Glossary
Domain
The set of all possible input values (x-values) for which a function or relation is defined, often restricted by square roots of negative numbers or division by zero.
Example:
For the function y = √(x - 2), the domain is x ≥ 2 because the expression under the square root cannot be negative.
Explicit Functions
Functions where the dependent variable (y) is directly expressed or isolated in terms of the independent variable (x), typically in the form y = f(x).
Example:
y = 3x² - 5 is an explicit function where y is clearly defined by x.
Graph (of an equation with x and y)
The visual representation of all ordered pairs (x, y) that satisfy a given equation, showing the geometric relationship between the variables.
Example:
The graph of x² + y² = 9 is a circle centered at the origin with a radius of 3.
Horizontal Interval
A segment of a graph where the y-value remains constant while the x-value changes, meaning the rate of change of x with respect to y (Δx/Δy) is zero, and the slope is zero.
Example:
On a roller coaster ride, a flat section where the height doesn't change as the car moves forward represents a horizontal interval.
Implicit Functions
Equations where the dependent variable (y) is not isolated and is intertwined with the independent variable (x), often requiring implicit differentiation to find the derivative.
Example:
The equation sin(xy) = x + y is an implicit function because y cannot be easily solved for in terms of x.

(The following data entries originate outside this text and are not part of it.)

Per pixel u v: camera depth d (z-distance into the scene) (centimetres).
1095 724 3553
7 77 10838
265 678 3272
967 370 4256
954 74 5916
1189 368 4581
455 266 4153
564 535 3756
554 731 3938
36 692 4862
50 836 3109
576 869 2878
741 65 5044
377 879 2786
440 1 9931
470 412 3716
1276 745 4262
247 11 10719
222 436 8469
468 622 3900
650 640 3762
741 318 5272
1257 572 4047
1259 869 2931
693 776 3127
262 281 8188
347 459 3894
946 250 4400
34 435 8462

Implicitly Defined Functions
Equations where variables (x and y) are mixed and y is not easily isolated, describing a relationship between them rather than explicitly defining y in terms of x.
Example:
The equation x³ + y³ = 6xy defines a folium of Descartes, where y is implicitly related to x.
Negative Slope
Indicates that as the independent variable (x) increases, the dependent variable (y) decreases, resulting in a downward trend on the graph from left to right.
Example:
A car's fuel tank level showing a negative slope over time indicates fuel consumption.
Positive Slope
Indicates that as the independent variable (x) increases, the dependent variable (y) also increases, resulting in an upward trend on the graph from left to right.
Example:
A company's profit graph showing a positive slope indicates increasing profits over time.
Range
The set of all possible output values (y-values) that a function or relation can produce, corresponding to its defined domain.
Example:
For the function y = x², the range is y ≥ 0 since squaring any real number results in a non-negative value.
Slope (Δy/Δx)
A measure of the steepness and direction of a line or curve, calculated as the ratio of the change in y (vertical change) to the change in x (horizontal change) between two points.
Example:
A road with a slope of 0.05 means that for every 100 feet traveled horizontally, the elevation increases by 5 feet.
Solving for One Variable
The process of algebraically rearranging an equation to express one variable in terms of the other, which can reveal explicit functions from an implicit relation.
Example:
When solving for one variable in x = y², we get y = ±√x, showing two explicit functions.
Vertical Interval
A segment of a graph where the x-value remains constant while the y-value changes, meaning the rate of change of y with respect to x (Δy/Δx) is undefined, and the slope is undefined.
Example:
A wall in a video game, where the x-coordinate is fixed but the y-coordinate can vary, represents a vertical interval.